A ball with a mass of #15 kg# moving at #6 m/s# hits a still ball with a mass of #21 kg#. If the first ball stops moving, how fast is the second ball moving? How much kinetic energy was lost as heat in the collision?

1 Answer
Apr 1, 2016

#4.3ms^-1# and #75.9J#

Explanation:

Conservation of momentum states that before and after a physical reaction there must always be the same amount of momentum.

Momentum is the product of mass and velocity, or

#p = mv#

where #p# is momentum, #m# is mass and #v# is velocity.

Before the reaction, there is a total momentum of

#15kg * 6ms^-1 + 21kg * 0ms^-1 = 90kgms^-1#

because the question describes the #21kg# mass as stationary, therefore it has a velocity of #0# and a momentum of #0#.
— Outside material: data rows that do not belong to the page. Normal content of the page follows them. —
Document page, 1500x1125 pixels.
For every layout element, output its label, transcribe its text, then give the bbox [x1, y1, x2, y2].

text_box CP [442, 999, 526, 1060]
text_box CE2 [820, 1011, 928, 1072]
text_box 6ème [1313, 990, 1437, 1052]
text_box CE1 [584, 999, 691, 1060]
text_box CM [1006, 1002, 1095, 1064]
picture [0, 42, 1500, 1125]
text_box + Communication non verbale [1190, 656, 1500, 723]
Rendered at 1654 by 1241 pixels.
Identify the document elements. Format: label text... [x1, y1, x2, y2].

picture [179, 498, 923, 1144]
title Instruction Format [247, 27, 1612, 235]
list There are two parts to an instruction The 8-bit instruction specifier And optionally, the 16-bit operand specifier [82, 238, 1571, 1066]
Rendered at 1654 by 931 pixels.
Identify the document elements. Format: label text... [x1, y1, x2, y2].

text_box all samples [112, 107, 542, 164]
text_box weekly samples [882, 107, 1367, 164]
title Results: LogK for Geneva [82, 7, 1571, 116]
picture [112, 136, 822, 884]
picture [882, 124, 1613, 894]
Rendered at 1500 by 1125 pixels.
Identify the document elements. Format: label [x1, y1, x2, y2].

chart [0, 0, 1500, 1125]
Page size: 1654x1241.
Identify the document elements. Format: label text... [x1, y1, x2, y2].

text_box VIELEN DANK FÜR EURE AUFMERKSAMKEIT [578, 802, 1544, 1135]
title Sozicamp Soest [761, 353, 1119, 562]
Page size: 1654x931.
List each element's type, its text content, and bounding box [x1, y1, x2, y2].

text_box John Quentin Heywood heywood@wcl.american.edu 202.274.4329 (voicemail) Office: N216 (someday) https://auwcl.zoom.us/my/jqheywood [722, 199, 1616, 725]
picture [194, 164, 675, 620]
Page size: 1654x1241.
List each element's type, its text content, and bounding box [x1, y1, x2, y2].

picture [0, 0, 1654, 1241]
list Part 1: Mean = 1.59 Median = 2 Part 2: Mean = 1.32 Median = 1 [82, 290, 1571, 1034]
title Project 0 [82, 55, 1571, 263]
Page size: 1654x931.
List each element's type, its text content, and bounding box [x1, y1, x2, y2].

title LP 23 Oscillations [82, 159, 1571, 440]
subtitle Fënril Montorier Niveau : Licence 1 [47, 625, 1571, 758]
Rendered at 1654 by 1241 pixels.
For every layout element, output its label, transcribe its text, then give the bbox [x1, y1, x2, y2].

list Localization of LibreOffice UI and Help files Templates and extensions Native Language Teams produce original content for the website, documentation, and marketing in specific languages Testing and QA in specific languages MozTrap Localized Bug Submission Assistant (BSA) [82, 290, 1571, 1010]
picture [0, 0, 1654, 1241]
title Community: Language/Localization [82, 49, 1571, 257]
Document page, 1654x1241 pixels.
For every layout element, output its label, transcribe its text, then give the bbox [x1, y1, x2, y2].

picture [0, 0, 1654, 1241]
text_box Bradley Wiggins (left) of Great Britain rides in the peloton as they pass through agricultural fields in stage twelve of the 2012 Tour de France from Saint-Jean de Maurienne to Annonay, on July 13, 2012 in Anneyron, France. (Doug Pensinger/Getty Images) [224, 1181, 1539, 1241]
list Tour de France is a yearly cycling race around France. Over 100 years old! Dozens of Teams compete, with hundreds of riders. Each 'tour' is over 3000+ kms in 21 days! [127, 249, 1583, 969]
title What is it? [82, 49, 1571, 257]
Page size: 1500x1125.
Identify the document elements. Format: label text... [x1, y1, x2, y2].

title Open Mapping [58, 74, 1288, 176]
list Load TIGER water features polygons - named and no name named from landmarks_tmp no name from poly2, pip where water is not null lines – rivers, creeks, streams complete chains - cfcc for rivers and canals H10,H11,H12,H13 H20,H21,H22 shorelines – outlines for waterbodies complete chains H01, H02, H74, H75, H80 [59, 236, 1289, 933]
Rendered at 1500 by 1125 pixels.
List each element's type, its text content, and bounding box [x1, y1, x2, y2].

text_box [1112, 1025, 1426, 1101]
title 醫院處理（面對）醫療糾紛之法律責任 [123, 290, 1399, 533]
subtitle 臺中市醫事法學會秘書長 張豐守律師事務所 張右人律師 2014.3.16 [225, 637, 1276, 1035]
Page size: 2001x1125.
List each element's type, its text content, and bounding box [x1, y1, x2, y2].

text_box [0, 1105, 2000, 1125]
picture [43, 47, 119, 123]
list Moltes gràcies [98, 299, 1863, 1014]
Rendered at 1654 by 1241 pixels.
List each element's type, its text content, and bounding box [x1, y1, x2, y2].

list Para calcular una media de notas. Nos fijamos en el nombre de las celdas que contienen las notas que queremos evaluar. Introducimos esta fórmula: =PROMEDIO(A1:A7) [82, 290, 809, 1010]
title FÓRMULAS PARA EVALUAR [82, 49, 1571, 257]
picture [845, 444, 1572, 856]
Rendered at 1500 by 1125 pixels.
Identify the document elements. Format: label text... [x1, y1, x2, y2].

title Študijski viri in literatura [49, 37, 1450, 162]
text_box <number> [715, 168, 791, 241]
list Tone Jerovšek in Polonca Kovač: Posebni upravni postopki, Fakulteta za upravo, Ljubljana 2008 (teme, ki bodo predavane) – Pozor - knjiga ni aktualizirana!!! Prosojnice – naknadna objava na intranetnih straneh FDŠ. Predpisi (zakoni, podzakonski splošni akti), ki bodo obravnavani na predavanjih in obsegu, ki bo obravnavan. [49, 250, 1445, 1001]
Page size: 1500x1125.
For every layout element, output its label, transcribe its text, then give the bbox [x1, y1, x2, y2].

After the reaction, we know that the #15kg# mass stops moving, so the velocity and momentum are #0#. The total momentum also must be #90kgms^-1#, according to the law of conservation of momentum.

Therefore, after the reaction,

#p = 15kg * 0ms^-1 + 21kg * v = 90kgms^-1#
#21kg * v = 90kgms^-1#
#v = 90/21 ms^-1 = 4.3ms^-1#

The answer is rounded to the first decimal place.

For the second part of the question, kinetic energy is given by the formula

#E = 1/2 mv^2#

where #E# is kinetic energy, #m# is mass, and #v# is velocity.

Before the reaction, total kinetic energy would therefore be

#(15 * 6^2)/2 + (21 * 0^2)/2 = 270kgm^2s^-2 = 270J#

After the reaction, we would have

#(15 * 0^2)/2 + (21 * 4.3^2)/2 = 194.1J#

The change in kinetic energy is

#270J - 194.1J = 75.9J# lost as heat.

Feel free to check my working, there's some room for error-carried-forward due to rounding. Hope it's somewhat clear.